* _WORK REQUEST_
Output the whole listing below exactly, omitting the images.

* _MATERIAL SHOWN_
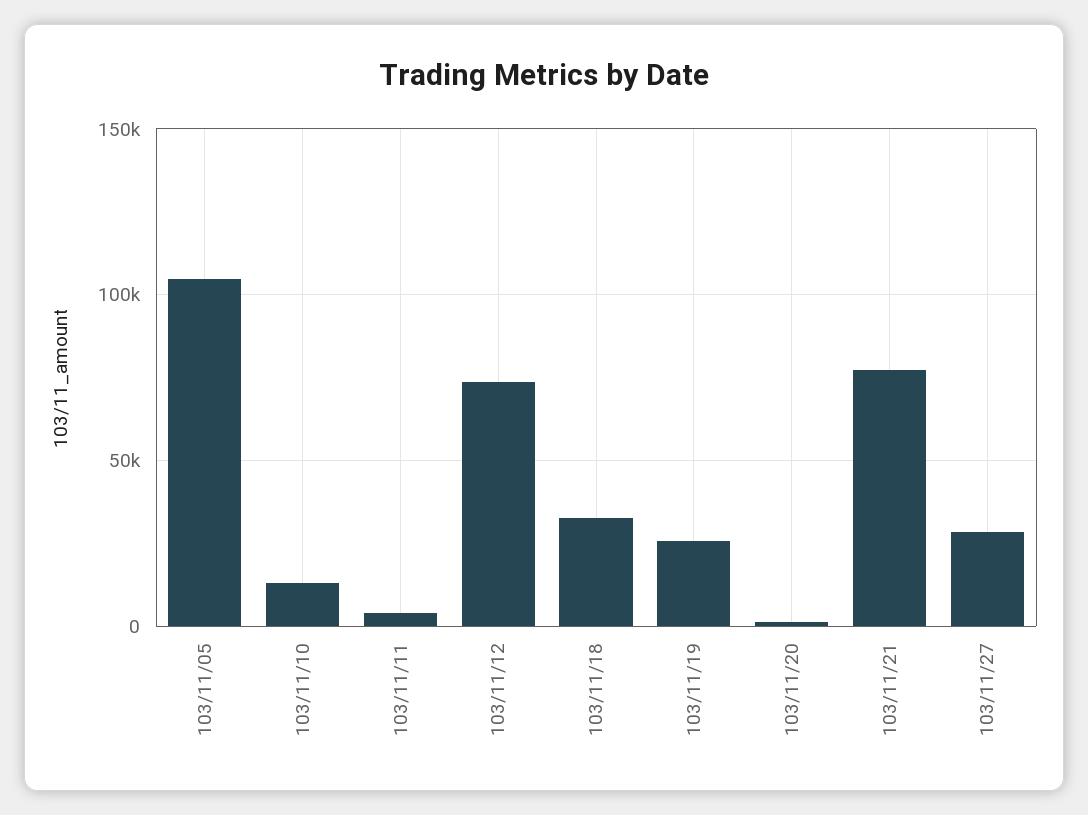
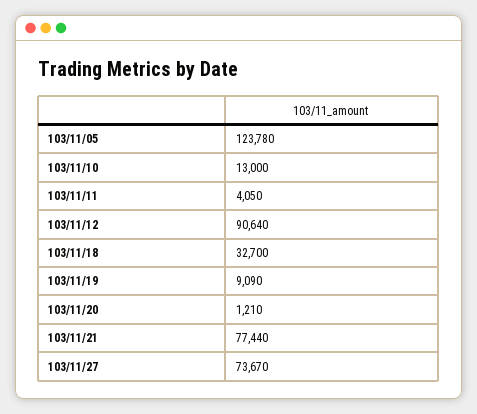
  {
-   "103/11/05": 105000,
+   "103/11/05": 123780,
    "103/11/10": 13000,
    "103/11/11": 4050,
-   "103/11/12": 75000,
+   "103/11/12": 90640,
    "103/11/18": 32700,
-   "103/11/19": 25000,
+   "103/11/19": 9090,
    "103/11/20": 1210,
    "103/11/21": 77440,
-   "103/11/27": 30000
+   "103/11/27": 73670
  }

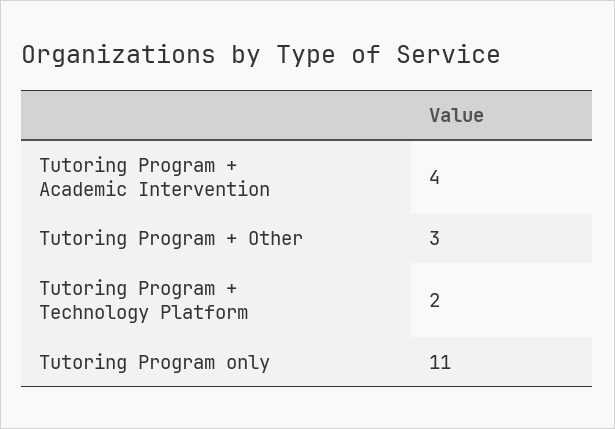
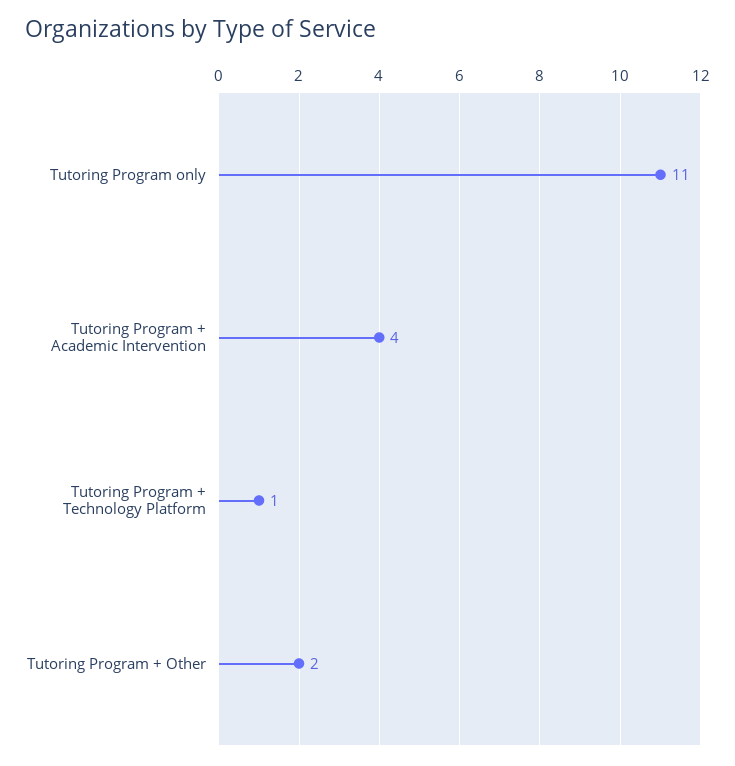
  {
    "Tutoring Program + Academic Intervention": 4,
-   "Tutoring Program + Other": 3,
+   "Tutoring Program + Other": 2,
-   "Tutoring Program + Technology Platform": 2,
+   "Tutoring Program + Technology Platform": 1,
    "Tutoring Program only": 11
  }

* _ANSWER TO THIS EXERCISE_
  {
-   "103/11/05": 105000,
+   "103/11/05": 123780,
    "103/11/10": 13000,
    "103/11/11": 4050,
-   "103/11/12": 75000,
+   "103/11/12": 90640,
    "103/11/18": 32700,
-   "103/11/19": 25000,
+   "103/11/19": 9090,
    "103/11/20": 1210,
    "103/11/21": 77440,
-   "103/11/27": 30000
+   "103/11/27": 73670
  }

  {
    "Tutoring Program + Academic Intervention": 4,
-   "Tutoring Program + Other": 3,
+   "Tutoring Program + Other": 2,
-   "Tutoring Program + Technology Platform": 2,
+   "Tutoring Program + Technology Platform": 1,
    "Tutoring Program only": 11
  }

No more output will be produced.